Мы встретились с ним на следующий день в итальянской бакалее «Николя», на углу Пятьдесят Четвертой улицы и Первой авеню. В этом квартале Манхэттена, известном как Саттон-плейс, на протяжении большей части его истории богатые и бедные жили бок о бок, многоквартирные дома мирно соседствовали с особняками героев светской хроники, с шумом предприятий, пивоварен и пристаней, обеспечивавших городской саундтрек, пока там же в своих студиях творили знаменитые художники вроде Макса Эрнста и Эрнста Фиене.[19]В конце тридцатых годов прошлого века началось строительство скоростной автомагистрали вдоль пролива Ист-Ривер, впоследствии ее назвали в честь Франклина Делано Рузвельта.
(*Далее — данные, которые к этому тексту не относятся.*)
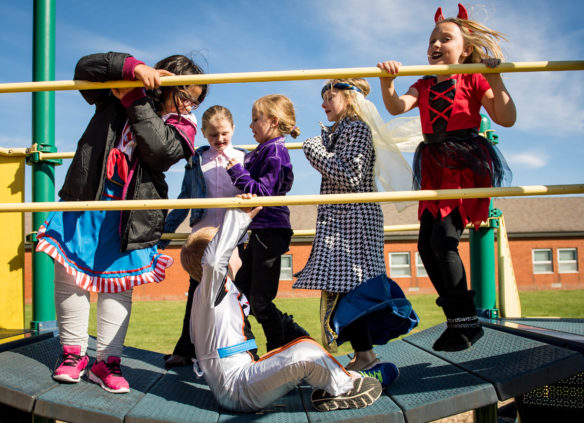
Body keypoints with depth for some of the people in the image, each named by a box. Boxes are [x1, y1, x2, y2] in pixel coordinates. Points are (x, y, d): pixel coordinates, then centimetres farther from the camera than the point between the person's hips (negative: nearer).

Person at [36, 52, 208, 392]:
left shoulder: (182, 126, 0)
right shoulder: (118, 90, 3)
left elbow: (161, 150, -19)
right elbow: (85, 69, -10)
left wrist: (133, 100, -19)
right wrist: (133, 67, -22)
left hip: (130, 215, 0)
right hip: (85, 199, 0)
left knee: (119, 284, 3)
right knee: (70, 275, 4)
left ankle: (107, 361, 13)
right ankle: (73, 352, 20)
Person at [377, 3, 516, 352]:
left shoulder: (474, 80, 1)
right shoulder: (424, 85, 15)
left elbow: (507, 119, -9)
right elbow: (397, 107, -5)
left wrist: (495, 79, -19)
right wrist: (387, 82, -23)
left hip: (466, 165, -6)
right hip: (435, 170, 6)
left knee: (443, 240, -19)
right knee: (427, 246, 1)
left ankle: (467, 321, -6)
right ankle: (458, 320, 14)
Постепенно исчезали многоквартирные дома и верфи, уступая место многочисленным более изысканным и стильным постройкам. И все-таки сохранились еще отдельные напоминания о тех давних временах, когда апартаменты в Саттон-плейс занимали в основном актеры и режиссеры, когда здесь находила пристанище театральная братия, повлекшая за собой возникновение гей-сообщества. Говорят, в данную общину входило восемьдесят процентов населения этого небольшого квартала. В числе прочих там, как раз напротив гастрономии «Николя», жил и знаменитый Рок Хадсон[20]в доме номер 405. В те дни, если вы говорили шоферу такси доставить вас к «Пятой Четверке», он привозил вас прямо к этому дому.